_Problem description:_ Only the lines in the entries below from the line with "A Person is" to the line with "wrap-up meeting |", both included, belong in the answer, transcribed exactly and without pictures.

_Study material:_
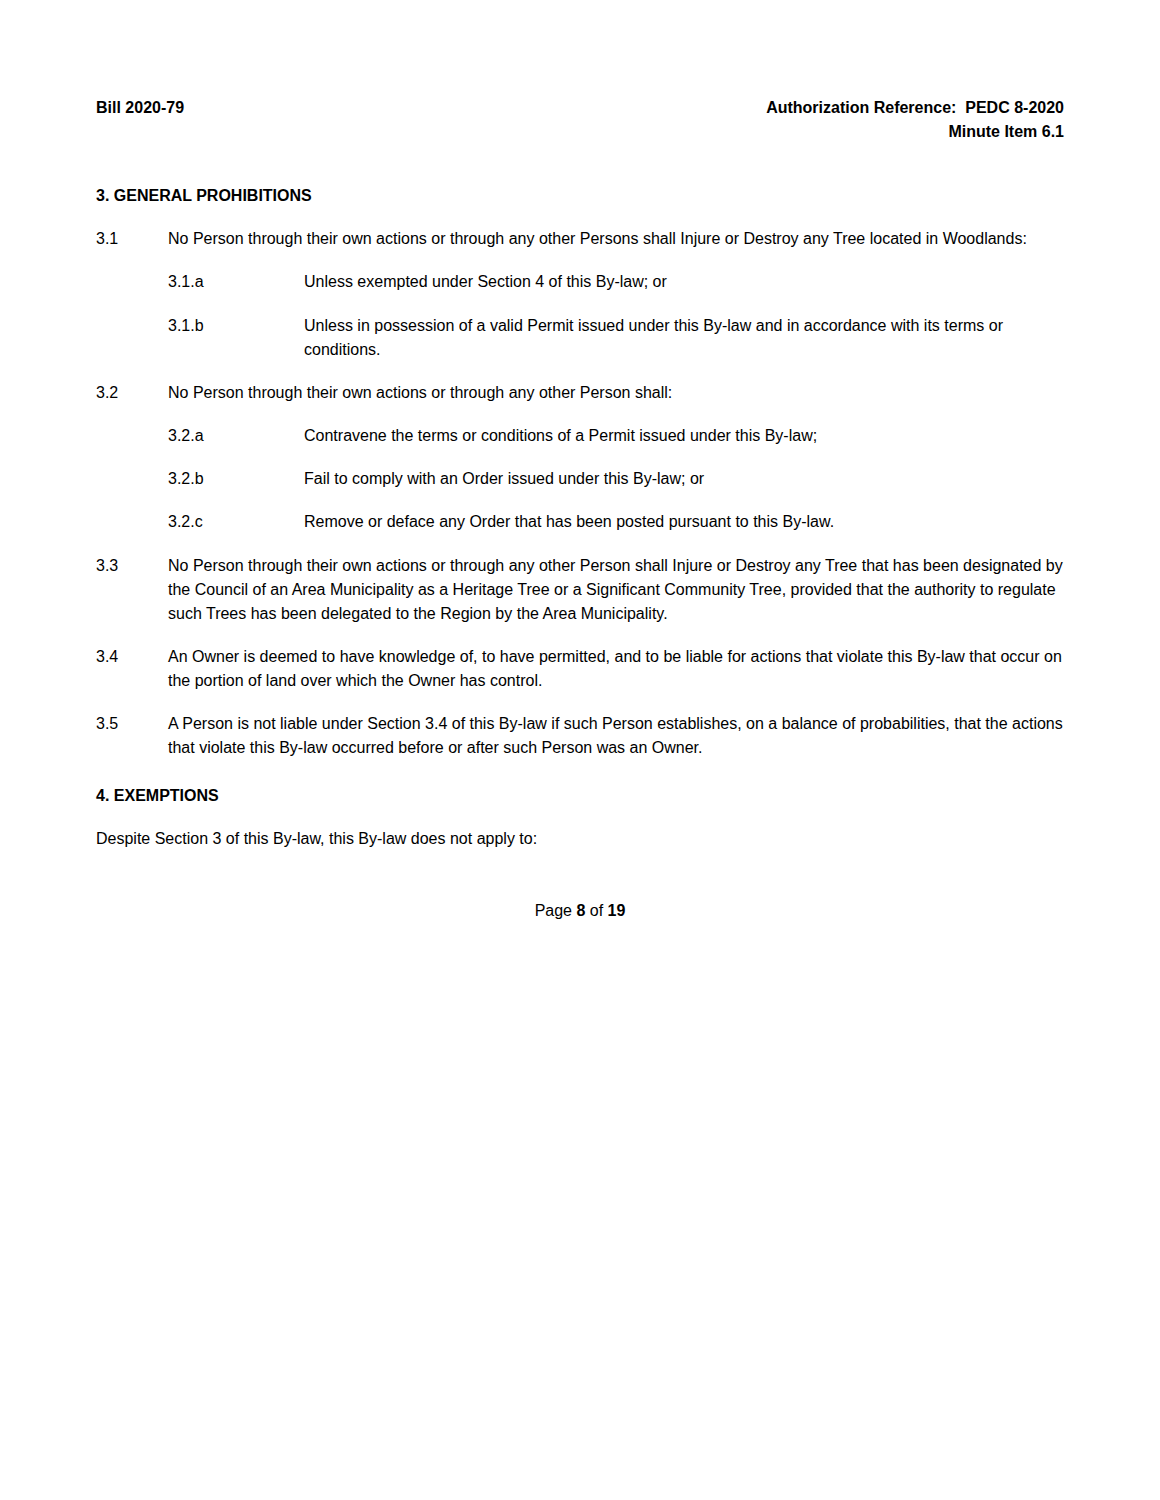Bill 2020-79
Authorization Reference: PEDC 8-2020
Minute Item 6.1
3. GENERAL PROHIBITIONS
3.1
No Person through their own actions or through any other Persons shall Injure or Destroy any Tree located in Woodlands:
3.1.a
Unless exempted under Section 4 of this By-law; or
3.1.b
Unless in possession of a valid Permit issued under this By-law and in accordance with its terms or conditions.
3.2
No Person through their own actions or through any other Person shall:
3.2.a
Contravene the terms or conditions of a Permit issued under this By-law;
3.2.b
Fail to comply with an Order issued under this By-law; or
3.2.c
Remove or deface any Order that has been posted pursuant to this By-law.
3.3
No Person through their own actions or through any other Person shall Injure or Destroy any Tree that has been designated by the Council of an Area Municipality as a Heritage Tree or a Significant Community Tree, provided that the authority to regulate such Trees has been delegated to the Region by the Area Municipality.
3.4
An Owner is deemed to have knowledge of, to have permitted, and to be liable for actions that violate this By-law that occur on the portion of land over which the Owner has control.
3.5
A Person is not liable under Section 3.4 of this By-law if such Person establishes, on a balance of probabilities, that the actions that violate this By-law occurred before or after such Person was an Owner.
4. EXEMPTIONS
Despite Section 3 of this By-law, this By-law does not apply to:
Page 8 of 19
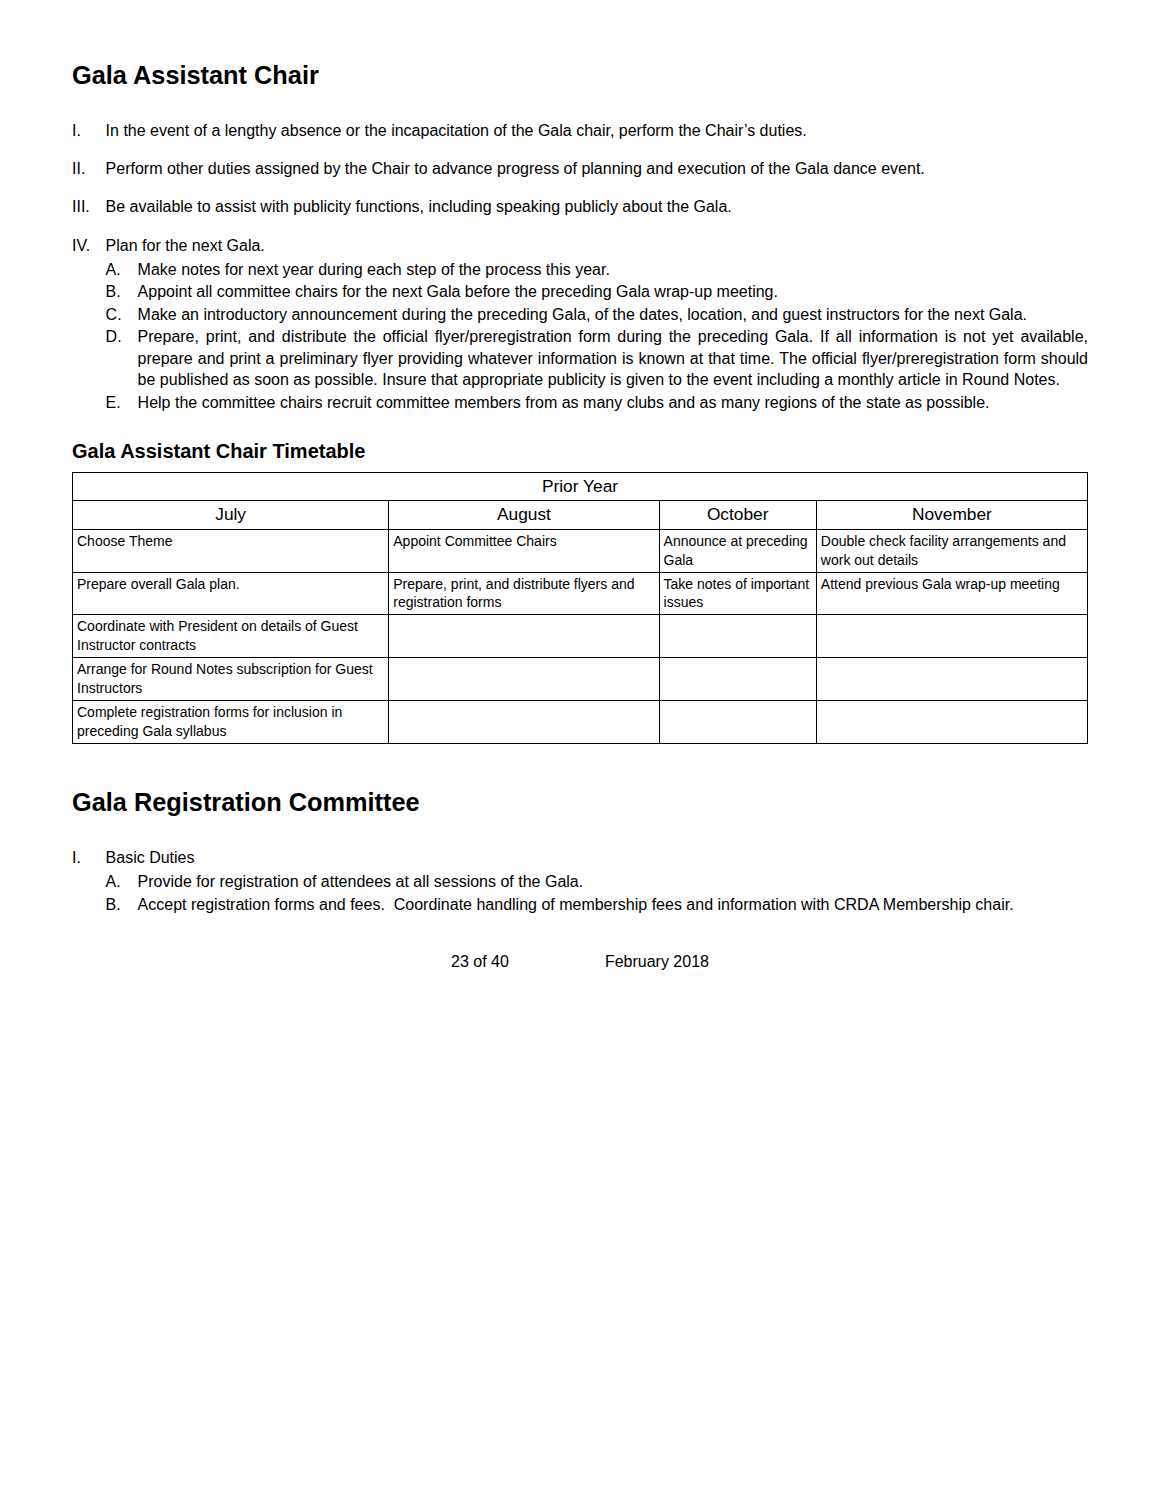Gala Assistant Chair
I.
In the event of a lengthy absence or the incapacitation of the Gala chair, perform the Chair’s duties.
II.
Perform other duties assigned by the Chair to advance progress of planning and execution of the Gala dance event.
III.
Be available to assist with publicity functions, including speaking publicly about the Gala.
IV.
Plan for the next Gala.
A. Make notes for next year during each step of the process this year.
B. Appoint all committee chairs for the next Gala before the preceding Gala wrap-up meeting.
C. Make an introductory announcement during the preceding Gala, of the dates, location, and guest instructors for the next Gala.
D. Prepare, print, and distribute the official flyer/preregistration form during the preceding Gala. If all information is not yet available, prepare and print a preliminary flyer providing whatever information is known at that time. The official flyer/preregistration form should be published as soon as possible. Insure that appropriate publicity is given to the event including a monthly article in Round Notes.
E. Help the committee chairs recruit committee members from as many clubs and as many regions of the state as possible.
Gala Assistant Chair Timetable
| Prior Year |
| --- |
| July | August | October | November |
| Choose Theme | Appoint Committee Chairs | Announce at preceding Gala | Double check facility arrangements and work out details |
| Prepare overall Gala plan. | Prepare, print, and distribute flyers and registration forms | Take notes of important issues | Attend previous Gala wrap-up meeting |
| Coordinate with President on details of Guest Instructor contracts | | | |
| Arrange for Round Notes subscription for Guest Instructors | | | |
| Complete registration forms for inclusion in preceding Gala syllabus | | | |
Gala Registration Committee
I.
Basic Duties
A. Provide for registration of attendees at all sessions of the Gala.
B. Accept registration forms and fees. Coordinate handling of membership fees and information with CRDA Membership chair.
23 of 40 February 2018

_Completed task:_
A Person is not liable under Section 3.4 of this By-law if such Person establishes, on a balance of probabilities, that the actions that violate this By-law occurred before or after such Person was an Owner.
4. EXEMPTIONS
Despite Section 3 of this By-law, this By-law does not apply to:
Page 8 of 19
Gala Assistant Chair
I.
In the event of a lengthy absence or the incapacitation of the Gala chair, perform the Chair’s duties.
II.
Perform other duties assigned by the Chair to advance progress of planning and execution of the Gala dance event.
III.
Be available to assist with publicity functions, including speaking publicly about the Gala.
IV.
Plan for the next Gala.
A. Make notes for next year during each step of the process this year.
B. Appoint all committee chairs for the next Gala before the preceding Gala wrap-up meeting.
C. Make an introductory announcement during the preceding Gala, of the dates, location, and guest instructors for the next Gala.
D. Prepare, print, and distribute the official flyer/preregistration form during the preceding Gala. If all information is not yet available, prepare and print a preliminary flyer providing whatever information is known at that time. The official flyer/preregistration form should be published as soon as possible. Insure that appropriate publicity is given to the event including a monthly article in Round Notes.
E. Help the committee chairs recruit committee members from as many clubs and as many regions of the state as possible.
Gala Assistant Chair Timetable
| Prior Year |
| --- |
| July | August | October | November |
| Choose Theme | Appoint Committee Chairs | Announce at preceding Gala | Double check facility arrangements and work out details |
| Prepare overall Gala plan. | Prepare, print, and distribute flyers and registration forms | Take notes of important issues | Attend previous Gala wrap-up meeting |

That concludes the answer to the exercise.